Pictured here the government buildings on Upper Merrion Street, central Dublin.

This dramatic Edwardian Baroque complex of buildings is arranged around a central quadrangle. Visible in the shot here is the collosal ionic portico and the dome which faces onto the street, and is the backdrop for many Irish news articles concerning politics of the state.

Contruction began in 1904 and the site was chosen partly because of the desire in Dublin to create a block of prestigious cultural, government and educational buildings, similar to the institutions of South Kensington. As it is situated by the Natural history museum and the museum of Science and art (Now the National Museum of Ireland), if fit the bill perfectly.

The architects of the complex were London man Aston Webb and Dubliner Thomas Manly Deane.

The foundation stone was laid in 1904 and, while architect Aston Webb got on with the business of designing the complex, concern began to be expressed about what Irish materials should be used in its construction. When the preliminary designs became available in 1905 it was obvious that a combination of granite and Portland stone, already in use on the facades of Admiralty Arch, would be employed. Concern grew until the architects were obliged to give an undertaking that four fifths of all building materials would be Irish. Portland stone would be used only in the decorative facings of the buildings. Granite for the rest was selected from the Ballyknocken quarries in Wicklow.

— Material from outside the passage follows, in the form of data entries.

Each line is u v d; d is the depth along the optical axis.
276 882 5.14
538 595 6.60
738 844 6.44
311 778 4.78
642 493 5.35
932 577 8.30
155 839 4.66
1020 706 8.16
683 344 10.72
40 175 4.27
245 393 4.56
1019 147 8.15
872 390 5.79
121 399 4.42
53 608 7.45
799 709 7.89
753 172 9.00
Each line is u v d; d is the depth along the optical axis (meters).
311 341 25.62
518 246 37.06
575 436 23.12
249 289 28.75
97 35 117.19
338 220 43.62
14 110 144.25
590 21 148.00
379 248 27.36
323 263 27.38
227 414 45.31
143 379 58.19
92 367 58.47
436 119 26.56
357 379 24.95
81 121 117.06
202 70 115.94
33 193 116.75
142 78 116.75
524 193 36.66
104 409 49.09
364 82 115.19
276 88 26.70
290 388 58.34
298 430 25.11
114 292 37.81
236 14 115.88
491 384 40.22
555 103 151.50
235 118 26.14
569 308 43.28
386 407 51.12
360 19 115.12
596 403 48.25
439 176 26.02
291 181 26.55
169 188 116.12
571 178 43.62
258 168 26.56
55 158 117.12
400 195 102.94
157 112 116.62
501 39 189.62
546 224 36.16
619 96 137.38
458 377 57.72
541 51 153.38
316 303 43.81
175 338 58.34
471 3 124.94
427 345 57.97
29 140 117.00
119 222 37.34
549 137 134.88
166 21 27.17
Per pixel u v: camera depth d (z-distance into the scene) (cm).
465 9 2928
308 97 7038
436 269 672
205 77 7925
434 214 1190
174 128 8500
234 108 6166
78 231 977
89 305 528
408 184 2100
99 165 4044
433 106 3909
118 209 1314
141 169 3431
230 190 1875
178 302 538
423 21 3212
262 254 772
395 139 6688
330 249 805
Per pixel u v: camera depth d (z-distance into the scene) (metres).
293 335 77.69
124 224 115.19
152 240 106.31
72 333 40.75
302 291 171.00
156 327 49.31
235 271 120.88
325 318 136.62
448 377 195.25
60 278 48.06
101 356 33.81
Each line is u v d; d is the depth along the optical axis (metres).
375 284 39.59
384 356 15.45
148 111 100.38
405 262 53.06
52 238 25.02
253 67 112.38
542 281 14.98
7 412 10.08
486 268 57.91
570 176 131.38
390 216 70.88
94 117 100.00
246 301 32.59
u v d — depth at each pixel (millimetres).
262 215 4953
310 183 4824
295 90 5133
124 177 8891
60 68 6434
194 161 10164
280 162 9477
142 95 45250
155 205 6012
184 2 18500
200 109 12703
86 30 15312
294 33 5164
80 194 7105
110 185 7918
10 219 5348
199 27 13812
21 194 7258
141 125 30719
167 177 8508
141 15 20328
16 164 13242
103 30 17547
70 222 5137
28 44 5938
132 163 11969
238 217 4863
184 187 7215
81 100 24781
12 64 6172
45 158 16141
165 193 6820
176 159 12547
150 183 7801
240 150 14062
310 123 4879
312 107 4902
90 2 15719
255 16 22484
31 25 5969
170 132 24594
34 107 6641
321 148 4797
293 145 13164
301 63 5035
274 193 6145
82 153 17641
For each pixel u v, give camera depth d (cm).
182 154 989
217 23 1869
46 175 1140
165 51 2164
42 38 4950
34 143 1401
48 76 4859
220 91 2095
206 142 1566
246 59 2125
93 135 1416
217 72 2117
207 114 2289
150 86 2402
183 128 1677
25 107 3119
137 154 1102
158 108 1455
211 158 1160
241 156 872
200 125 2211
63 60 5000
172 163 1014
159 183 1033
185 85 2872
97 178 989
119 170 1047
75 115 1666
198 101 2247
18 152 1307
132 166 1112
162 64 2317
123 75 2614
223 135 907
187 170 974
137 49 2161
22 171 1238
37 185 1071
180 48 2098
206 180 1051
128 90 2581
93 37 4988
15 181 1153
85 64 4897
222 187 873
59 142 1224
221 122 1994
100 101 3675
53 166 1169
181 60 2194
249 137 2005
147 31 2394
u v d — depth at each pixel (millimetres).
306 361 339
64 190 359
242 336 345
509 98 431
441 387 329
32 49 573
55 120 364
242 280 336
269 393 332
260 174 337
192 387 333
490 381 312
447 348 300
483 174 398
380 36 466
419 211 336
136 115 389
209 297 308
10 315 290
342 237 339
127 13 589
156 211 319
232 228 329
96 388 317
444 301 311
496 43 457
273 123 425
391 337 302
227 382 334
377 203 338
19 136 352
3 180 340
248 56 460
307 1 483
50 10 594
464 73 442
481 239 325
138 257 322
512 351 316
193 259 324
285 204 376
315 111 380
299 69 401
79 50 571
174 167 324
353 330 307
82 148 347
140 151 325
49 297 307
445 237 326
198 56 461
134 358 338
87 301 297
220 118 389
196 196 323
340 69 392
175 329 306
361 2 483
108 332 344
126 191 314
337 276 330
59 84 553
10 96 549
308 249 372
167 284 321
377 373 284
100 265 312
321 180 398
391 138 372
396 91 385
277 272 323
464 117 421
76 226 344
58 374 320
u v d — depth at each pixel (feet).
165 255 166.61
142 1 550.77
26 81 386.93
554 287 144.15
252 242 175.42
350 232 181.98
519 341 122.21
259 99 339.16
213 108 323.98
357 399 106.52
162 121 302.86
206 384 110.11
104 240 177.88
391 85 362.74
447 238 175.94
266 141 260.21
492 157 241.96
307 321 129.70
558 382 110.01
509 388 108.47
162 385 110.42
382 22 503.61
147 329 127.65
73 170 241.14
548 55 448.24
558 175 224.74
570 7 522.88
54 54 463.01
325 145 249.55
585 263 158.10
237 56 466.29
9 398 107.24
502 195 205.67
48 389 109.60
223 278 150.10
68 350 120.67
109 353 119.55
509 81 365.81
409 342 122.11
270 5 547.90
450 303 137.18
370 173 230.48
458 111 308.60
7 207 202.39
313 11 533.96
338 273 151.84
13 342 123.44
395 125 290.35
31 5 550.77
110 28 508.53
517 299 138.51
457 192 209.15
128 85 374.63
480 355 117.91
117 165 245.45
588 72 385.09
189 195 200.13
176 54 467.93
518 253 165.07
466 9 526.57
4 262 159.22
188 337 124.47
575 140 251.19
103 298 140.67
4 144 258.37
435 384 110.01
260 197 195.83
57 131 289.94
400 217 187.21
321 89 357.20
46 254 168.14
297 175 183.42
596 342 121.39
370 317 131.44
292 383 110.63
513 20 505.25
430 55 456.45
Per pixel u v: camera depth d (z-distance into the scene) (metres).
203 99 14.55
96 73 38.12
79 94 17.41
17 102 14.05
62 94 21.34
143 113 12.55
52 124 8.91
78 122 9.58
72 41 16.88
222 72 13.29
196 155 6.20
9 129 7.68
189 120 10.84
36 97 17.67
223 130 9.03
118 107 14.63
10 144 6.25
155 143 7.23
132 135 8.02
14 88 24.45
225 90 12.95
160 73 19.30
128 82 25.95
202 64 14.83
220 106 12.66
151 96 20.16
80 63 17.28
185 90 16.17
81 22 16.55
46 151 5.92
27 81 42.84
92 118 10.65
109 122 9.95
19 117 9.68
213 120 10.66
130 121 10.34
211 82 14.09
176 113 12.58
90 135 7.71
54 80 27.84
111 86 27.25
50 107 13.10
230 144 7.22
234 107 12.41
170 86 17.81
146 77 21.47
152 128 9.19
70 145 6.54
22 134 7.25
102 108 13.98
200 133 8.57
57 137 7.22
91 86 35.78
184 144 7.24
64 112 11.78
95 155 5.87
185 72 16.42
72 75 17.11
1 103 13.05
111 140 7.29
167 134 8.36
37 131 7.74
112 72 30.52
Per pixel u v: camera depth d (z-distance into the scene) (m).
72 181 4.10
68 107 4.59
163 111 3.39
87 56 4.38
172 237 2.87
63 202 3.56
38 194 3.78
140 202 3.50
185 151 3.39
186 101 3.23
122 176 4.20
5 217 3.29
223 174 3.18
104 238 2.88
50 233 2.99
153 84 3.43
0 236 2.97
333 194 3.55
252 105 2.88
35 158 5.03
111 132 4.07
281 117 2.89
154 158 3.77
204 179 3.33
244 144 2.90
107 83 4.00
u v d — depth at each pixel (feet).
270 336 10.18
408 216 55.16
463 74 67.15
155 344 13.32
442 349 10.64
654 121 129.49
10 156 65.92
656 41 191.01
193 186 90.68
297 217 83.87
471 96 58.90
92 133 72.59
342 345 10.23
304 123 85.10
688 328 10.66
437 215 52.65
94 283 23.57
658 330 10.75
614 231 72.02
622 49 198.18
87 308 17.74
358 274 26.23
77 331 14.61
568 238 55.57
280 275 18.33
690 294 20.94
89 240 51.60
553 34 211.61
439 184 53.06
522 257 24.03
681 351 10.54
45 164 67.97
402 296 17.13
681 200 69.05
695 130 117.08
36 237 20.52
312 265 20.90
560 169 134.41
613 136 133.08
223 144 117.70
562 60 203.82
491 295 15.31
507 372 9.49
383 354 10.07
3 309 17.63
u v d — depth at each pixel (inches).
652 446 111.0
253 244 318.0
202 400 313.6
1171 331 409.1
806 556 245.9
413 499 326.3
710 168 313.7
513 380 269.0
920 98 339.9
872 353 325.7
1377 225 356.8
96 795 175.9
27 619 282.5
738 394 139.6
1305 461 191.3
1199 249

The balancing north and south wings, intended to house departments of the British administration, were completed in March 1922. To allow for the eventual building of these wings the townhouses which originally fronted the site were acquired by compulsory purchase order. DATI, as well as the Board of Works, occupied the townhouses until 1913 when, building having at last progressed to this outer periphery, they were demolished. In all, eighteen four-storey over basement houses were pulled down to makeway for the additional blocks. Ironically, Thomas Manly Deane had offices in one of the houses which had to be demolished.

The interior of the building is a tribute to Irish art and furniture making. There are marble floors, richly woven carpets and rich furnishings. One of the most notable items to see here is the glorious stained glass window entitled "my four green fields" and designed by artist Evie Hone. It dates from 1939 when it was commissioned for the Irish governments pavillion at the Worlds Fair in New York. The window also resided in the CIE offices in Dublin for many years before being meticulously taken apart, cleaned and releaded and fitted in its present home.

The exterior of the complex also features beautiful carved sculptures, some are visible in this shot.

The cost of the original complex was 225,000 pounds. The cost of its rennovation in 1990 was 17.4 million pounds.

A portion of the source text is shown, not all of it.